A mixed-use residential development proposed for 825 De la Vina Street offering vertical-lift parking narrowly survived a neighbor’s appeal to the City Council. Automotive traditionalists with Safe Streets Santa Barbara embraced the appeal, arguing that the tandem vertical parking lifts assigned to each of the seven proposed units were so cumbersome and impractical that residents of the development would soon be parking on city streets.

Such arguments found a receptive ear in Councilmember Frank Hotchkiss, who commented of the parking lifts, “It’s just darn inconvenient,” and recommended the project be sent back to the drawing board. Councilmember Michael Self, who emerged out of Safe Streets, took exception with Planning Commission John Jostes’s remark that such lifts were used successfully in such places as Orange County and New York City. “Are we accepting the best of the worst?” she asked. “Do we go to the bottom of the barrel and pick the bad apples?”

Safe Streets Santa Barbara has consistently opposed traffic innovations that accommodate higher-density developments.
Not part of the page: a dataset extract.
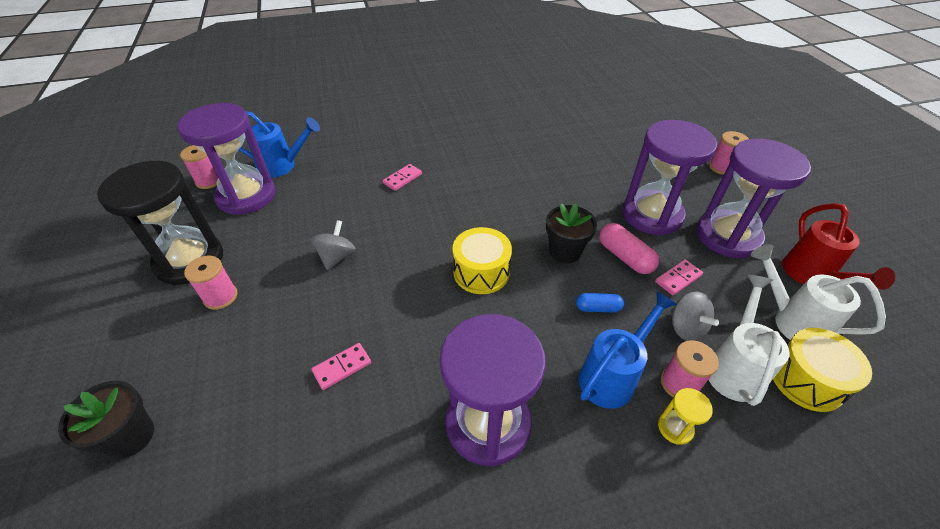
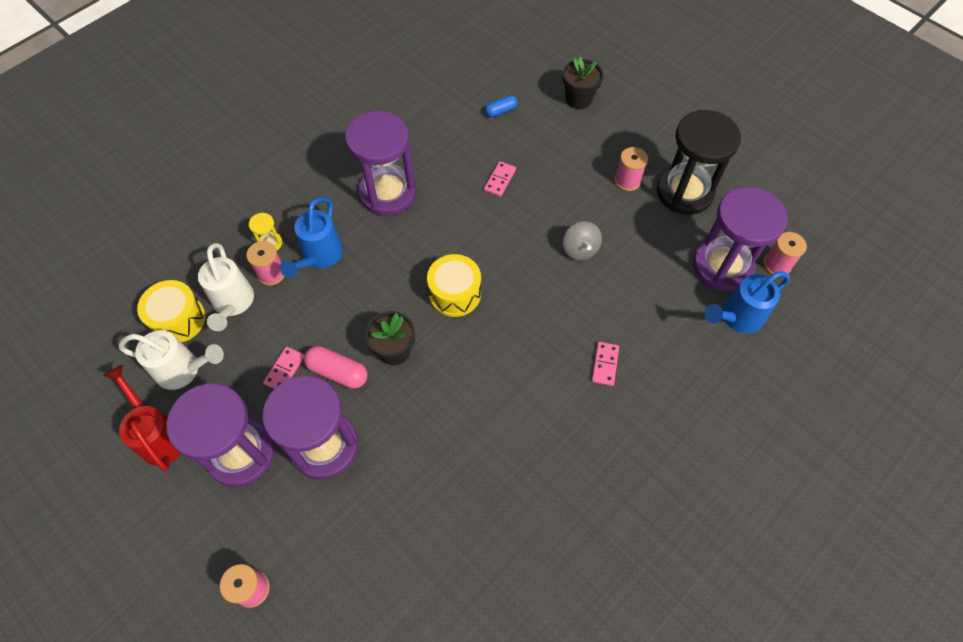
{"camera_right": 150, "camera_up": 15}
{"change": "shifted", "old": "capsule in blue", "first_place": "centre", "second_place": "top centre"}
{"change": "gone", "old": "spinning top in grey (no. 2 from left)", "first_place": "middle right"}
Councilmember Grant House argued that by allowing vertical parking lifts, the developer could build lower-slung homes — three stories but only 32 feet tall — because less space was consumed by parking. “Parking pushes everything up,” he said, praising the proposal as both “innovative” and “lovely.” Councilmember Bendy White said he was willing to regard the project as an experiment to see how the lifts worked out. That experience, he said, could guide the city’s response to future proposals relying on vertical parking. Mayor Helene Schneider noted approvingly how the project had been endorsed unanimously by both the Architectural Board of Review and the Planning Commission. The units were small enough to be quasi-affordable by design, and no zoning modifications were requested. “In Santa Barbara ‘mods’ has become a four-letter word,” she said.